J'étais assommée, même pas encore consciente de la blessure, ni de ce couple cassé que je croyais être avec lui, j'étais assise sur le canapé, nos deux tasses de thé devant moi, les croissants, les magazines, un bouquet de fleurs. Chaque dimanche, et parfois d'autres jours où nous pouvions être ensemble, profitant de nos matinées, il se levait, se douchait, fonçait chez le boulanger, revenant pour préparer notre petit déjeuner, ici dans le salon, parfois sur notre petite terrasse, parfois au lit, où doucement je me réveillais. l'odeur du pain frais, du thé fumé, des confitures, tout était là devant moi, sans lui.

Je n'avais pas à me poser les interrogations habituelles autour du "pourquoi", il m'avait énoncé certaines fractures entre nous, entre lui et moi, entre nous, entre nos univers de vie qu'il trouvait différents soudainement.

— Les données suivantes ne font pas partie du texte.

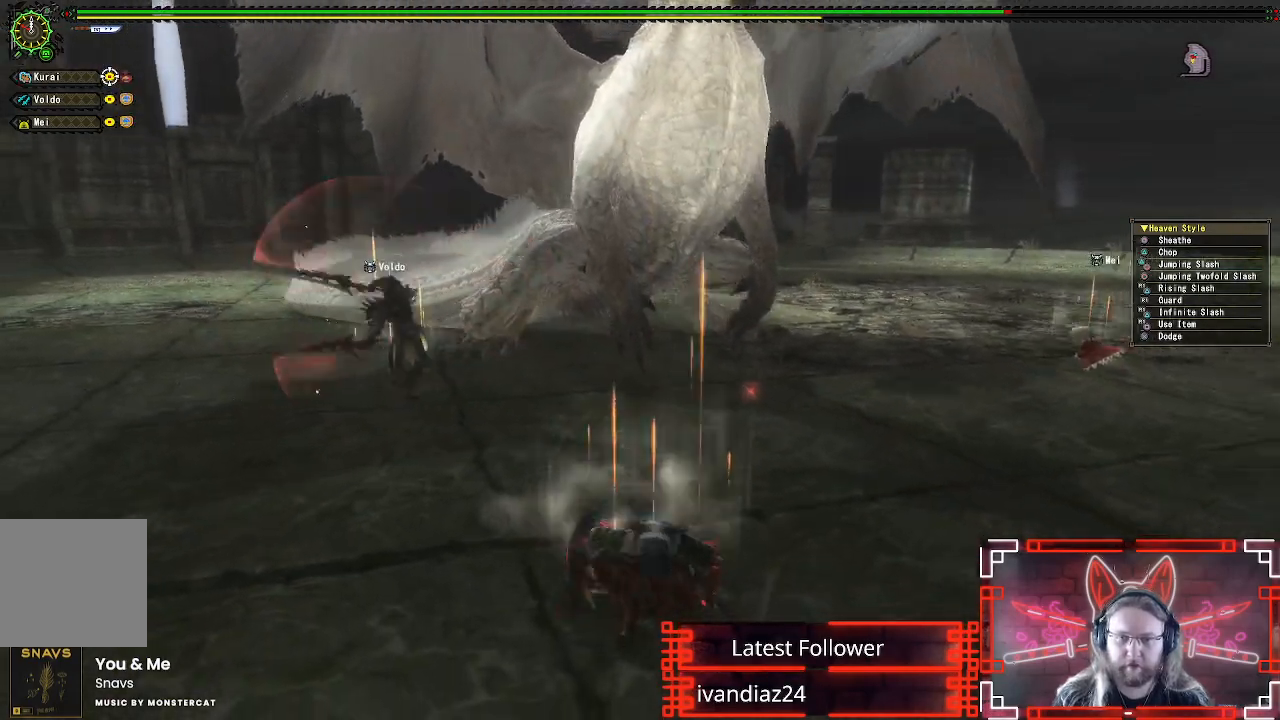
{"buttons": [], "left_stick": "down-left", "right_stick": "center", "events": [[67, "right_stick", "center"], [233, "right_stick", "up-right"], [350, "right_stick", "center"]]}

Mais là aussi, sur le temps, il avait donné sa version, son regard, son degré de lassitude. Et pourtant il était si amoureux, ce matin encore, ses bisous à notre réveil, sa sensualité, ses bras. Hier encore ses projets, notre discussion autour du mariage d'amis communs le week-end dernier, les repas en terrasse récemment, les balades d'été avec les copines, les pique-niques improvisés entre amis. Tout cela nous faisait sourire, depuis deux ans, presque trois que nous formions un couple.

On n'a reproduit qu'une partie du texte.